Please rewrite all of the records below, changing each "boulder" to "rock" and keeping everything else the same. Leave the pictures out of your answer.

[Scene geometry reasoning records]
- - - -
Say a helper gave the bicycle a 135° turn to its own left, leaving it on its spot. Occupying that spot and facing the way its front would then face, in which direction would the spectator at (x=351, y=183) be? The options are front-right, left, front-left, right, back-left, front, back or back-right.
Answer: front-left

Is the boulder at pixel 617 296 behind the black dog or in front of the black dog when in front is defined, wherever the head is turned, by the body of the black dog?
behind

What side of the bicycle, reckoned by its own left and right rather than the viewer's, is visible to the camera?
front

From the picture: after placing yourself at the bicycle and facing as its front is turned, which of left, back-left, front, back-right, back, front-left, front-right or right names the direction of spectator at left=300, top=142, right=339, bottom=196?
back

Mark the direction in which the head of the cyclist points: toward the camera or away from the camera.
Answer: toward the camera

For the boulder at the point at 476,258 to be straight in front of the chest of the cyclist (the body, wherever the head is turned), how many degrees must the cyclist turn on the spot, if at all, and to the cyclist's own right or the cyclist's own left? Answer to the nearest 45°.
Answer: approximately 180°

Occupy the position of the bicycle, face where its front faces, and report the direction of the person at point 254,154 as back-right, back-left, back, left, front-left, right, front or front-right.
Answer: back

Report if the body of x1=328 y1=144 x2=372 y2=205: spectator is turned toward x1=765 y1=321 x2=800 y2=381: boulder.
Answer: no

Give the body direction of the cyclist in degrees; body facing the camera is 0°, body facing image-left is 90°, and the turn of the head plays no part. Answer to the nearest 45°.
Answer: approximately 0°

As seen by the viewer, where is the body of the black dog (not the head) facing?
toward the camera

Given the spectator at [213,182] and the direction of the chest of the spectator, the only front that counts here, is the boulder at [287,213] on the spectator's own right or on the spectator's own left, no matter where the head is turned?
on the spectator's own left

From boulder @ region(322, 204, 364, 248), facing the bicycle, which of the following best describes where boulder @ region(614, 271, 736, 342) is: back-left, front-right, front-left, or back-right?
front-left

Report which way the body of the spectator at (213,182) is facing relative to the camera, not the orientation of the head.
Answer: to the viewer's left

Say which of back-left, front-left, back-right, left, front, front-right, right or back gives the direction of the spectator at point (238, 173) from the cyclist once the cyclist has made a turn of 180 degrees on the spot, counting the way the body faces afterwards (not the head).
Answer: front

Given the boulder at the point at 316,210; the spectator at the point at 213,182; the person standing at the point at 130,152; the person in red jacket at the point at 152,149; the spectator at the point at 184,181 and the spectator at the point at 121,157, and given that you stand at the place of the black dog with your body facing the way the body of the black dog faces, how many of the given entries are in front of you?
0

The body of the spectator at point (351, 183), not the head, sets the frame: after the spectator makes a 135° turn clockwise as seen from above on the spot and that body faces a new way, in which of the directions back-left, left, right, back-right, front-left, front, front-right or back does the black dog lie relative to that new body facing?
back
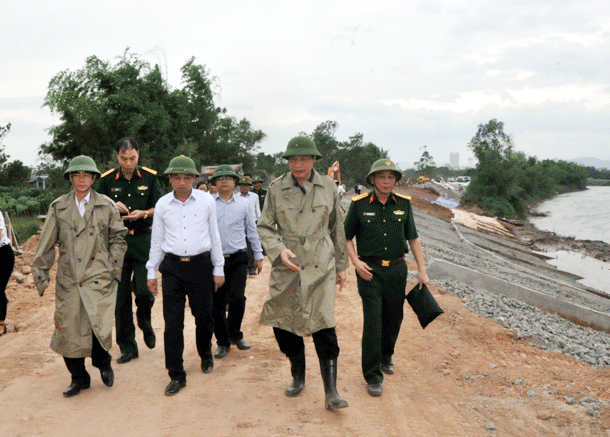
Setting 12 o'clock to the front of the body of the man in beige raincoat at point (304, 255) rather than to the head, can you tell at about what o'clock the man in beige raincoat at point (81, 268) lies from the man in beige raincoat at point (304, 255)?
the man in beige raincoat at point (81, 268) is roughly at 3 o'clock from the man in beige raincoat at point (304, 255).

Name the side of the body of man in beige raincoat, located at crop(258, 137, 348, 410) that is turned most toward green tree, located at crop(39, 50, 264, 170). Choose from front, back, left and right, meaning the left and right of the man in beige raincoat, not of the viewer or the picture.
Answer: back

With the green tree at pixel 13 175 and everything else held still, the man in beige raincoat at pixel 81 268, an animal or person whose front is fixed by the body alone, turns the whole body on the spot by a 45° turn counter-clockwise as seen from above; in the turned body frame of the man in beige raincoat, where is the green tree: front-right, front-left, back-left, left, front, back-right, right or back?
back-left

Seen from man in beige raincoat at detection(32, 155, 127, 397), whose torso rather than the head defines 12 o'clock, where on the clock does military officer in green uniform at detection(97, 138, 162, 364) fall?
The military officer in green uniform is roughly at 7 o'clock from the man in beige raincoat.

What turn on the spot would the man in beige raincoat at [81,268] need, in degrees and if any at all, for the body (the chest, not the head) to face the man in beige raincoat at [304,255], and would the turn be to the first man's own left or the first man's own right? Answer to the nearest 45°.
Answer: approximately 45° to the first man's own left

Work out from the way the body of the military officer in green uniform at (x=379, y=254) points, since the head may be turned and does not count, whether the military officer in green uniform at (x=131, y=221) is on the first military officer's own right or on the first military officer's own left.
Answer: on the first military officer's own right

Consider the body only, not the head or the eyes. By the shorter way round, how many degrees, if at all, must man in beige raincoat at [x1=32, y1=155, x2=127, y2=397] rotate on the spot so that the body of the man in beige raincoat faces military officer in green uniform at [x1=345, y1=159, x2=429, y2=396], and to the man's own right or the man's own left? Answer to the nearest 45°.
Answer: approximately 90° to the man's own left

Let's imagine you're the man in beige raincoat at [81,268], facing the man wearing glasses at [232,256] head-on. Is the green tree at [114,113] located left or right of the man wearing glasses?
left

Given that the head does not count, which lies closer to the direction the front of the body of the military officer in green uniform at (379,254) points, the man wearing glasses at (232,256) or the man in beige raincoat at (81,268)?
the man in beige raincoat

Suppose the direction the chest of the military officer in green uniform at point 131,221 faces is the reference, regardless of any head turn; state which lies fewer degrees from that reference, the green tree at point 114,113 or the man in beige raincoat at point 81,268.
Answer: the man in beige raincoat

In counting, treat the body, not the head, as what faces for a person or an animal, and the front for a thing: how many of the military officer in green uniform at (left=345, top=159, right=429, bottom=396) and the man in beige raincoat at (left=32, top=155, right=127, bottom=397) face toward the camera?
2
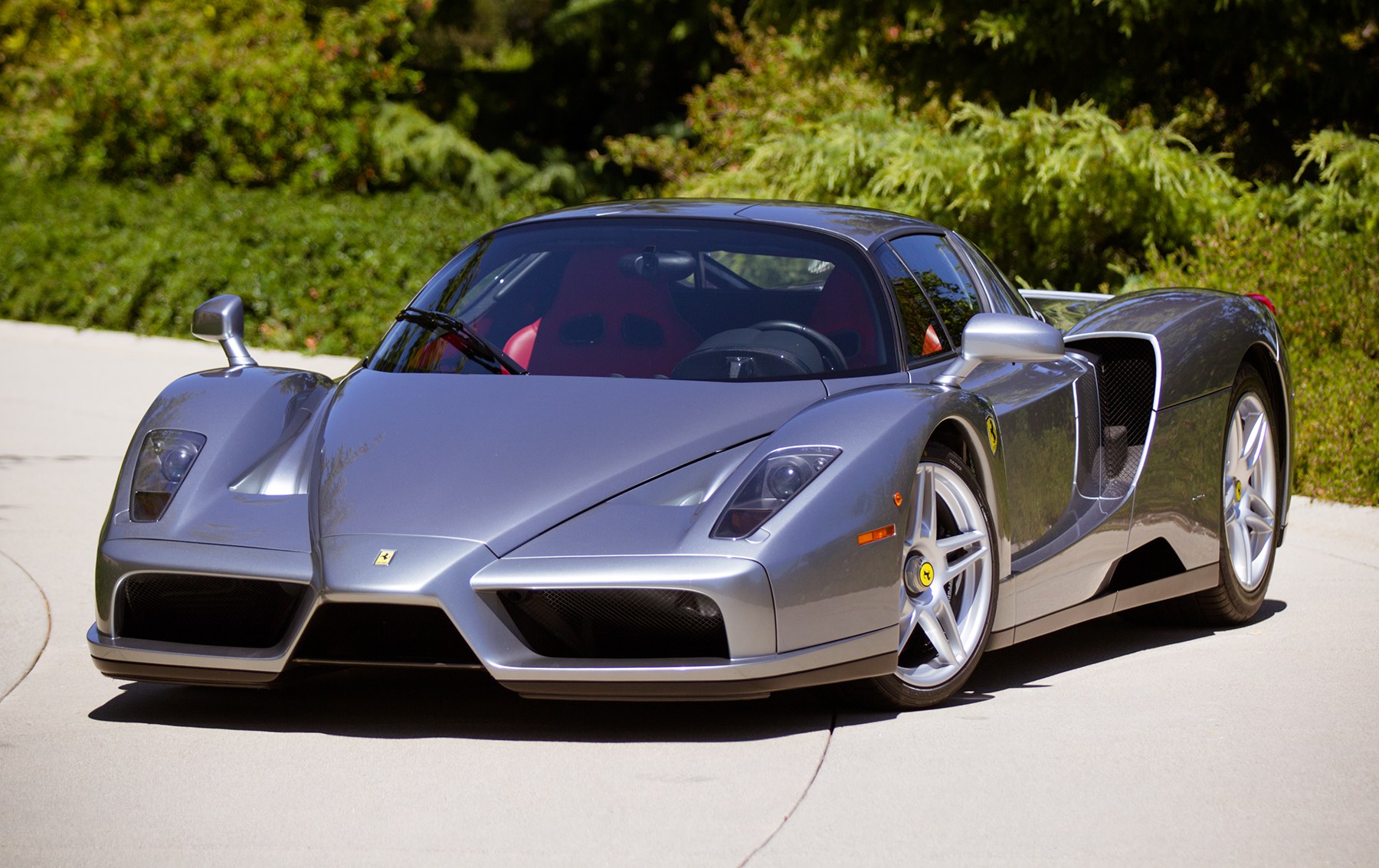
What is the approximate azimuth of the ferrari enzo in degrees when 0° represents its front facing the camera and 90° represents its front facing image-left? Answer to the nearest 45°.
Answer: approximately 45°

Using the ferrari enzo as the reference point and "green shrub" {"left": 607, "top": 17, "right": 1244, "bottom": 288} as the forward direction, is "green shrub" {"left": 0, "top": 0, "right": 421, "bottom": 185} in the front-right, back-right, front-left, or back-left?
front-left

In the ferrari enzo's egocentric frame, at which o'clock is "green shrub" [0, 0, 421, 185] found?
The green shrub is roughly at 4 o'clock from the ferrari enzo.

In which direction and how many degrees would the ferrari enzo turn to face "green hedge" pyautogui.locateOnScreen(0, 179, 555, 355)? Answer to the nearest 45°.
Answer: approximately 135° to its right

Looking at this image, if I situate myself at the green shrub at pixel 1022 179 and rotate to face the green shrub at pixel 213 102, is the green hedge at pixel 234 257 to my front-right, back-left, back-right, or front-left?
front-left

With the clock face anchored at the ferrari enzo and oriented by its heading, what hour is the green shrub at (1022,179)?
The green shrub is roughly at 5 o'clock from the ferrari enzo.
- - - -
• Response to this exercise:
Say a helper gave the bicycle a 135° turn to its own left, leaving it on its spot. Occupying that spot and facing the way its front would then face, in which direction would the spectator at (x=351, y=183) be? The options are front-right, left, front-left, right, back-left, front, back or back-right.
Answer: front-left

Is the rock at pixel 617 296 behind the black dog or in front of the black dog when in front is defined, wherever the head is turned, by the body of the black dog?
behind

What side of the bicycle, reckoned by its own left and right rather than the viewer's, is visible to the camera?
front

From the picture: after placing yourself at the bicycle and facing as its front is turned, which of left, back-left, front, back-right, back, front-left, front-right or right names the direction of spectator at left=300, top=142, right=339, bottom=196?
back

Mark the direction in which the head of the cyclist points: toward the camera or away from the camera.
Answer: toward the camera

For the rock at the point at 476,258 to be straight in front of the chest of the cyclist (the body, wherever the head is turned), how many degrees must the cyclist turn on the spot, if at all, and to the cyclist's own right or the cyclist's own left? Answer to the nearest 45°.
Answer: approximately 180°

Occupy the position of the bicycle, face where its front faces, and report the direction of the person at point 254,154 as back-right, back-left, back, left, front-left, right, front or front-right.
Answer: back

Report if the body of x1=328 y1=144 x2=372 y2=205: spectator is turned toward x1=765 y1=321 x2=800 y2=381: rock.
Answer: no

Give the body direction of the cyclist in degrees; body facing the camera is 0°, body facing image-left is 90°, and the turn of the head plays no part. Answer to the nearest 45°.
Answer: approximately 0°

As seen by the viewer, where is the body of the black dog (not the head) facing?
toward the camera

Given the spectator at [213,182] and the direction of the chest of the spectator, the only front that counts here, is the rock at [287,213] on the spectator's own right or on the spectator's own left, no matter where the head is turned?
on the spectator's own left

From rock @ region(322, 204, 364, 248), facing the bicycle, which of the following best describes where rock @ region(614, 271, 736, 342) is: back-left, front-right, front-left, or back-right?
front-left

Report which way the body of the spectator at (213,182) is facing relative to the camera, not the orientation of the head.
Answer: to the viewer's left

Say which of back-left, front-left, back-right, left, front, front-right, right or back gives the direction of the spectator at point (238, 173) from the cyclist once the cyclist has made a turn of 180 degrees on the spot, counting the way the body faces afterwards (not the head).
Answer: front

Given the rock at the point at 316,210; the spectator at the point at 213,182; the person standing at the point at 130,152; the person in red jacket at the point at 152,149; the spectator at the point at 184,181 and the spectator at the point at 121,157, and given that you stand at the place of the black dog with your body facing the way the body of the black dog faces, how many of the given entries are in front of you?
0

The body of the spectator at point (351, 183), not the head, sets the frame: after the spectator makes a 135° turn clockwise as seen from above on the spot and that body faces a new way, in which of the directions back-left, left, right, back-right, front-left, front, front-right or back does the black dog lie relative to that new body facing?
back
Setting 12 o'clock to the front of the body of the man in beige raincoat at point (304, 255) rather than to the head, can you tell at about what o'clock the man in beige raincoat at point (81, 268) lies from the man in beige raincoat at point (304, 255)?
the man in beige raincoat at point (81, 268) is roughly at 3 o'clock from the man in beige raincoat at point (304, 255).

Name the side of the body of man in beige raincoat, located at crop(258, 137, 348, 410) that is turned most toward green tree, located at crop(39, 50, 264, 170). Choose from front, back, left and right, meaning the left and right of the man in beige raincoat, not of the viewer or the picture.
Answer: back

With the green tree at pixel 13 175 and everything else held still, the man in beige raincoat at pixel 81 268, an animal or person whose front is fixed by the body alone, turns the whole body on the spot by a 45° turn counter-clockwise as seen from above; in the turned body frame of the man in beige raincoat, where is the green tree: front-right, front-left, back-left, left, front, back-right, right or back?
back-left

Seen from man in beige raincoat at detection(32, 155, 127, 397), whose torso rather than the head defines 12 o'clock, where on the clock does military officer in green uniform at detection(97, 138, 162, 364) fall?
The military officer in green uniform is roughly at 7 o'clock from the man in beige raincoat.

What turn on the spot would the man in beige raincoat at [81,268] need, in degrees and if any at all, for the body (the chest, not the head) to face the man in beige raincoat at [304,255], and would the turn be to the first man's own left or the first man's own right? Answer to the nearest 45°.
Answer: approximately 45° to the first man's own left

Work out from the way the body of the military officer in green uniform at (x=379, y=254) points, since the head may be turned and does not count, whether the military officer in green uniform at (x=131, y=221) is on the first military officer's own right or on the first military officer's own left.
Answer: on the first military officer's own right

Consider the body only, not the head or the eyes. By the shorter way round, how many degrees, if at all, must man in beige raincoat at [x1=32, y1=155, x2=127, y2=397] rotate on the spot so that the body of the man in beige raincoat faces military officer in green uniform at [x1=345, y1=159, x2=429, y2=396], and to the man's own right or the man's own left? Answer to the nearest 45°.
Answer: approximately 90° to the man's own left

Let's imagine you're the man in beige raincoat at [81,268], facing the man wearing glasses at [232,256] head-on. Is the green tree at [114,113] located left or right of the man wearing glasses?
left

Given that the head does not count, which lies closer to the direction the front of the body of the military officer in green uniform at (379,254) points, the man wearing glasses at (232,256) or the man in beige raincoat at (81,268)?
the man in beige raincoat

Suppose the direction the chest of the military officer in green uniform at point 131,221 faces is the reference, regardless of any head turn; state which lies fewer degrees from that reference, the green tree at point 114,113 or the man in beige raincoat at point 81,268.
Answer: the man in beige raincoat

In counting, treat the body, not the head, as what faces for a person or an animal, and the front for a thing: how many of the military officer in green uniform at (left=345, top=159, right=429, bottom=396) and the man in beige raincoat at (left=32, top=155, right=127, bottom=397) face toward the camera?
2
What is the approximate azimuth of the ferrari enzo in degrees when 0° represents its front facing the camera and 90° represents its front facing image-left? Answer to the nearest 45°.
Answer: approximately 45°

Using the ferrari enzo as the reference point and "green shrub" {"left": 607, "top": 17, "right": 1244, "bottom": 288} as the forward direction, is "green shrub" {"left": 0, "top": 0, "right": 421, "bottom": 185} in the front-right, back-right, front-left, or back-left?
front-left

In the ferrari enzo's egocentric frame, at which o'clock is "green shrub" [0, 0, 421, 185] found?
The green shrub is roughly at 4 o'clock from the ferrari enzo.

In which direction and how many degrees would the ferrari enzo turn to face "green hedge" pyautogui.locateOnScreen(0, 179, 555, 355)? Answer to the nearest 45°.
Answer: approximately 135° to its right

Looking at this image, if I situate myself at the green shrub at pixel 1022 179 and rotate to face the green shrub at pixel 213 102, is the green hedge at pixel 234 257 to my front-right, back-left, back-right, or front-left?
front-left

With the clock face anchored at the ferrari enzo and oriented by its heading, what hour is the green shrub at (1022,179)?
The green shrub is roughly at 5 o'clock from the ferrari enzo.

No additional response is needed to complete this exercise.